Preliminary information indicates an approximate 5 per cent increase in real GDP for June. Output across several industrial sectors, including manufacturing, retail and wholesale trade, construction, transportation, accommodation and food services, and the public sector, increased.

The manufacturing sector rose 7.4 per cent in May following a 22.4 per cent decline in April. Durable manufacturing rose 11.2 per cent, as 8 of the 10 subsectors increased. The transportation equipment manufacturing subsector (+30.5 per cent) contributed the most to the growth, as all industries except aerospace products and parts manufacturing (-5.1 per cent) were up. Miscellaneous transportation manufacturing was up 49.6 per cent, fully offsetting the previous two monthly declines. The fabricated metal products (+9.1 per cent) and furniture and related products (+42.5 per cent) manufacturing sectors were up, while declines in machinery (-10.3 per cent) and primary metal (-0.4 per cent) manufacturing offset some of the growth.

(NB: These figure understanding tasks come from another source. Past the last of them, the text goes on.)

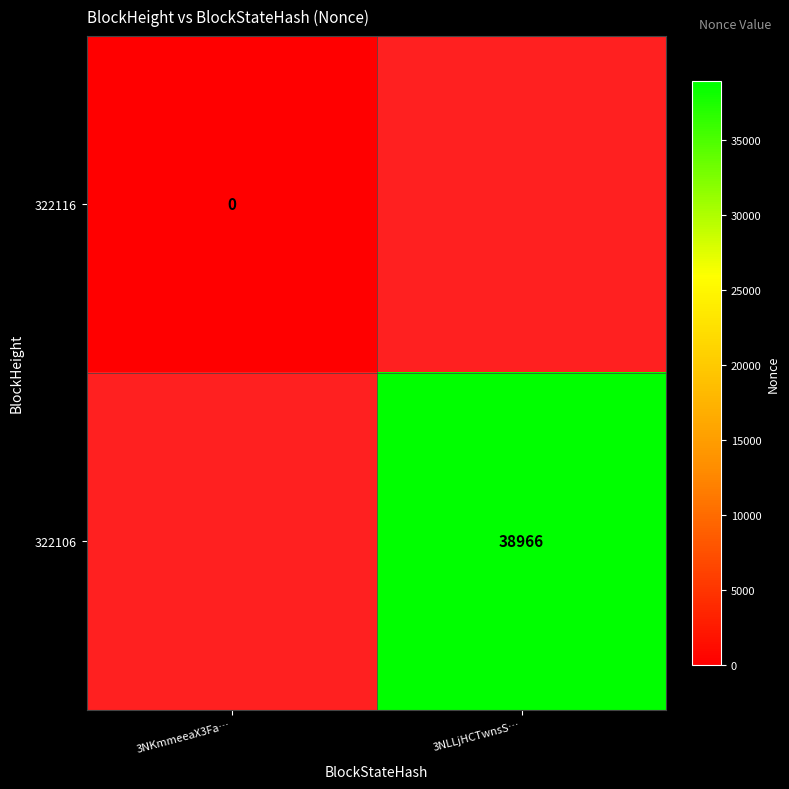

The value of 322106 at 3NLLjHCTwnsS… is 26474.5. True or false?

False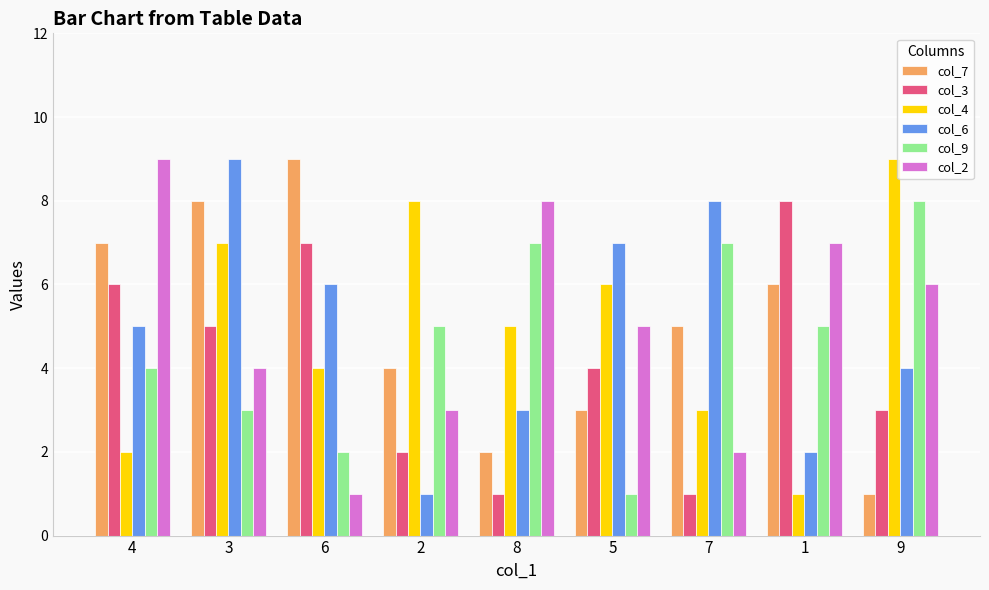

What is the total value across all series at 6?

29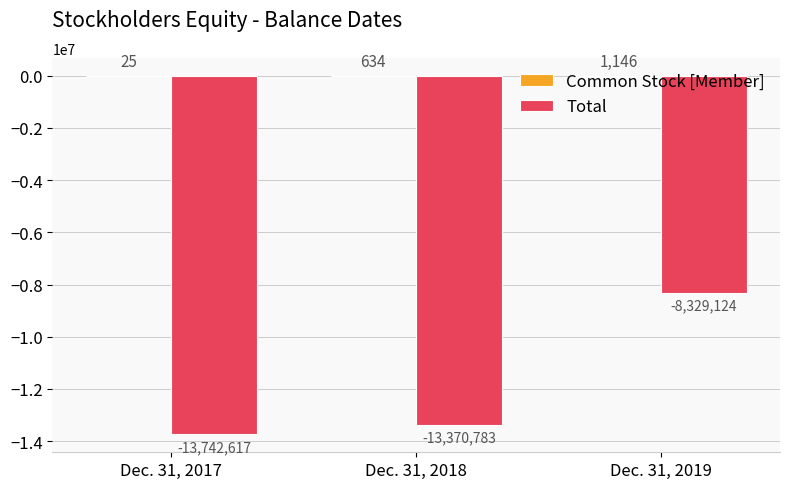

What is the maximum value shown in the chart?

1146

Non-durable manufacturing rose 4 per cent, as seven of the nine subsectors grew. Petroleum and coal products manufacturing (+14.4 per cent) led the growth and refineries (+13.3 per cent) ramped up production. Plastic and rubber products (+16.7 per cent) and beverage and tobacco manufacturing (+18.0 per cent) were also up, while paper (-7.5 per cent) and food manufacturing (-3.0 per cent) declined.